§ 演習課題
a - 掲載本文の「シタグリプチンリン酸塩錠50mg 1回1錠(1日1錠)」から「処方変更に関して、医師に疑義照会すべき内容はどれか。2つ選べ。」まで(両端を含む)を、「セマグルチド(遺伝子組換え)錠7mg」を「セマグルチド(遺伝子組換え)錠3mg」に差し替えて書き直してください。
b - 掲載本文によれば、セマグルチド(リベルサスⓇ)の服用後、少なくとも何分間は飲食を避けるとされていますか。
c - 掲載本文の内容を3文で要約してください。

問262・263(実務/薬理)
65歳男性。2型糖尿病のため処方1~3にて治療していた。
(処方1)
メトホルミン塩酸塩錠250mg 1回1錠(1日3錠)
1日3回 朝昼夕食後 28日分
(処方2)
グリメピリド錠1mg 1回1錠(1日2錠)
1日2回 朝夕食後 28日分
(処方3)
シタグリプチンリン酸塩錠50mg 1回1錠(1日1錠)
ダパグリフロジン錠5mg 1回1錠(1日1錠)
エナラプリルマレイン酸塩錠5mg 1回1錠(1日1錠)
1日1回 朝食後 28日分
最近、血糖コントロールが不良であることから、今回、処方3が処方4へ変更となり、処方1、2及び4が記載された処方箋を持ってかかりつけ薬局を訪れた。
(処方4)
セマグルチド(遺伝子組換え)錠7mg 1回1錠(1日1錠)
ダパグリフロジン錠5mg 1回1錠(1日1錠)
エナラプリルマレイン酸塩錠5mg 1回1錠(1日1錠)
1日1回 朝食後 28日分
問262(実務)
処方変更に関して、医師に疑義照会すべき内容はどれか。2つ選べ。
1.セマグルチドの投与剤形
2.セマグルチド錠の服用タイミング
3.セマグルチド錠の開始用量
4.セマグルチド錠とグリメピリド錠の併用禁忌
5.セマグルチド錠とダパグリフロジン錠の併用禁忌
問262の解説
1.「×」
2.「〇」セマグルチド(リベルサスⓇ)は、胃内容物により吸収が低下するため、最初の食事又は飲水の前に、120mL以下の水で服薬し、服用後少なくとも30分は、飲食を避けます。
3.「〇」セマグルチド(リベルサスⓇ)は、1日1回3mgから開始し、4週間以上投与した後、1日1回7mgに増量します。(維持量)4週間以上投与した後、効果不十分な場合には、1日1回14mgに増量することができます。
4.「×」
5.「×」
問262の解答:2と3
問263(薬理)

§ 提示資料

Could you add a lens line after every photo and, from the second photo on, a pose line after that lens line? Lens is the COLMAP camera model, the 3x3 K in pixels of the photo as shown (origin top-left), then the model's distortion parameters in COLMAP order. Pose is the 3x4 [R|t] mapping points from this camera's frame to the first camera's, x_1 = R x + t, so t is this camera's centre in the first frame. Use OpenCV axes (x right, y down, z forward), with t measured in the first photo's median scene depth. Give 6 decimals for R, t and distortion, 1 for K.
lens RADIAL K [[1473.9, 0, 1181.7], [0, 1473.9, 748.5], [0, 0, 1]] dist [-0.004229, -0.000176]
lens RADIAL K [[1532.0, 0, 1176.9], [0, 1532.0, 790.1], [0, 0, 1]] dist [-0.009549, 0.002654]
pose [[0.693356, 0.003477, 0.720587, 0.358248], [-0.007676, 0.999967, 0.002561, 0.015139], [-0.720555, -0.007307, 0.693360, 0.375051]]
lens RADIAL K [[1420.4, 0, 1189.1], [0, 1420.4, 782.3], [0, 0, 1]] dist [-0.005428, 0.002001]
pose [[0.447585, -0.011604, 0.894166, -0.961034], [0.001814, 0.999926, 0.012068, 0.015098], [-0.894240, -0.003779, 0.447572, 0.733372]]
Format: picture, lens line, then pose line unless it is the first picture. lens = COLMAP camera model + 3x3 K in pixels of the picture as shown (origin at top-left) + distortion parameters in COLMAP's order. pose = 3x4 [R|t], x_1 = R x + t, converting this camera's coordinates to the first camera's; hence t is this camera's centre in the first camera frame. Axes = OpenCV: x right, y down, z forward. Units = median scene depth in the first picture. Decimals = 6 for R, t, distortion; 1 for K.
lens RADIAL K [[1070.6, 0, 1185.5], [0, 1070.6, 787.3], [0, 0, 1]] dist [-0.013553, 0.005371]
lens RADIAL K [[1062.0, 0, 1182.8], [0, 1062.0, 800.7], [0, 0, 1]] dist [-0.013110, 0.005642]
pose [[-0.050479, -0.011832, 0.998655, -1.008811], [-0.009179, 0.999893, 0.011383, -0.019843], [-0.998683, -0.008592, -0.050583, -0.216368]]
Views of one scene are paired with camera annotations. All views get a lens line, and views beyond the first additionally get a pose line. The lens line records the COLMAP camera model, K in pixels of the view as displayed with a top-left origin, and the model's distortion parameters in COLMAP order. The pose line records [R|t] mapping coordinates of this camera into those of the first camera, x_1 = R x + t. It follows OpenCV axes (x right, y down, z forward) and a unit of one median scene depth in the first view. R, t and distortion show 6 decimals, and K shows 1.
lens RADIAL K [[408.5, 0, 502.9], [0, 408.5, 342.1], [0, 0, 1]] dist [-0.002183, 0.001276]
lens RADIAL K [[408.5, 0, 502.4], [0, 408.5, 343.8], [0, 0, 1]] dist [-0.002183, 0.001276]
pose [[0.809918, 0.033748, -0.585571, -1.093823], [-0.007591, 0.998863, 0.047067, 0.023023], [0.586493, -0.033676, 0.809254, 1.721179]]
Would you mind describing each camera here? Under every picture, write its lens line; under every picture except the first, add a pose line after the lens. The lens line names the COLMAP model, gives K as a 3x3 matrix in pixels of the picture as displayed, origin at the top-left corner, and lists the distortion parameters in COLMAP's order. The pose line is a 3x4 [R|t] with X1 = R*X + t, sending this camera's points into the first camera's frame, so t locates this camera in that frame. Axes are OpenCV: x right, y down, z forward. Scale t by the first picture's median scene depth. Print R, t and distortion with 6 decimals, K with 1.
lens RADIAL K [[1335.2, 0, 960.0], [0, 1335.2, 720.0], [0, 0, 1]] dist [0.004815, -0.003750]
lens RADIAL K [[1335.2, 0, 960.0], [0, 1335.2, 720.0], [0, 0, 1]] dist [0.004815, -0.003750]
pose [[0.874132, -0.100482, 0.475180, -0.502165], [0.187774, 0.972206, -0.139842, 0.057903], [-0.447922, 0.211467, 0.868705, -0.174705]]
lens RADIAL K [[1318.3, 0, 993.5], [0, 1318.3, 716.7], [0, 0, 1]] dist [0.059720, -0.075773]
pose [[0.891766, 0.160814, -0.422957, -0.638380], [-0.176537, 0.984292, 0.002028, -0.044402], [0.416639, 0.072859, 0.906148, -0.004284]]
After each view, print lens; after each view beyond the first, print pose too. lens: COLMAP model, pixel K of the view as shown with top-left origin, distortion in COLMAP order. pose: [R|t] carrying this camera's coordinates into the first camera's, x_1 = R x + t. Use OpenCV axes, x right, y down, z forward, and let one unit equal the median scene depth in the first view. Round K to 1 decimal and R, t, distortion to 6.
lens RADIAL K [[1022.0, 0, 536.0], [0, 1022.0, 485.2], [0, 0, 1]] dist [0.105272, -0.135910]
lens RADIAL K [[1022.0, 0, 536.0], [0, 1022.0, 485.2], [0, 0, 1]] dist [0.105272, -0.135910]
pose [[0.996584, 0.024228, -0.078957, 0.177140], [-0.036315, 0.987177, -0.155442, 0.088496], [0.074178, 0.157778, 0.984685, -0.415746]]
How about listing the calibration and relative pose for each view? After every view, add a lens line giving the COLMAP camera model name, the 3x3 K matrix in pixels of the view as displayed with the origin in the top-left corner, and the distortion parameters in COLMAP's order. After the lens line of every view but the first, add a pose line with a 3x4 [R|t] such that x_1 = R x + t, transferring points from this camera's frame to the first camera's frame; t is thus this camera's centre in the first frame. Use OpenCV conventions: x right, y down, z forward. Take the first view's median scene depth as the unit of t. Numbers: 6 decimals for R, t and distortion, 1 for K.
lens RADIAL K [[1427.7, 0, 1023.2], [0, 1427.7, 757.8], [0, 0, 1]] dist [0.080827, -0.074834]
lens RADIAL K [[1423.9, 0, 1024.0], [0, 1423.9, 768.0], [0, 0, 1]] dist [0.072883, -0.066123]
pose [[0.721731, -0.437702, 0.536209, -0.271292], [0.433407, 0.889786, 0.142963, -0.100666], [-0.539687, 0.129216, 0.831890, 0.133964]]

§ 解答一覧
a -
シタグリプチンリン酸塩錠50mg 1回1錠(1日1錠)
ダパグリフロジン錠5mg 1回1錠(1日1錠)
エナラプリルマレイン酸塩錠5mg 1回1錠(1日1錠)
1日1回 朝食後 28日分
最近、血糖コントロールが不良であることから、今回、処方3が処方4へ変更となり、処方1、2及び4が記載された処方箋を持ってかかりつけ薬局を訪れた。
(処方4)
セマグルチド(遺伝子組換え)錠3mg 1回1錠(1日1錠)
ダパグリフロジン錠5mg 1回1錠(1日1錠)
エナラプリルマレイン酸塩錠5mg 1回1錠(1日1錠)
1日1回 朝食後 28日分
問262(実務)
処方変更に関して、医師に疑義照会すべき内容はどれか。2つ選べ。

b - 少なくとも30分間です。

c - 2型糖尿病で処方1~3により治療していた65歳男性が、血糖コントロール不良のため、処方3をセマグルチド(遺伝子組換え)錠7mgを含む処方4へ変更された。この処方変更について医師に疑義照会すべき内容として、セマグルチド錠の服用タイミングと開始用量の2つが正解とされている。解説では、セマグルチドは最初の食事又は飲水の前に120mL以下の水で服薬して服用後少なくとも30分は飲食を避けること、また1日1回3mgから開始し、4週間以上投与した後に7mgへ増量することが示されている。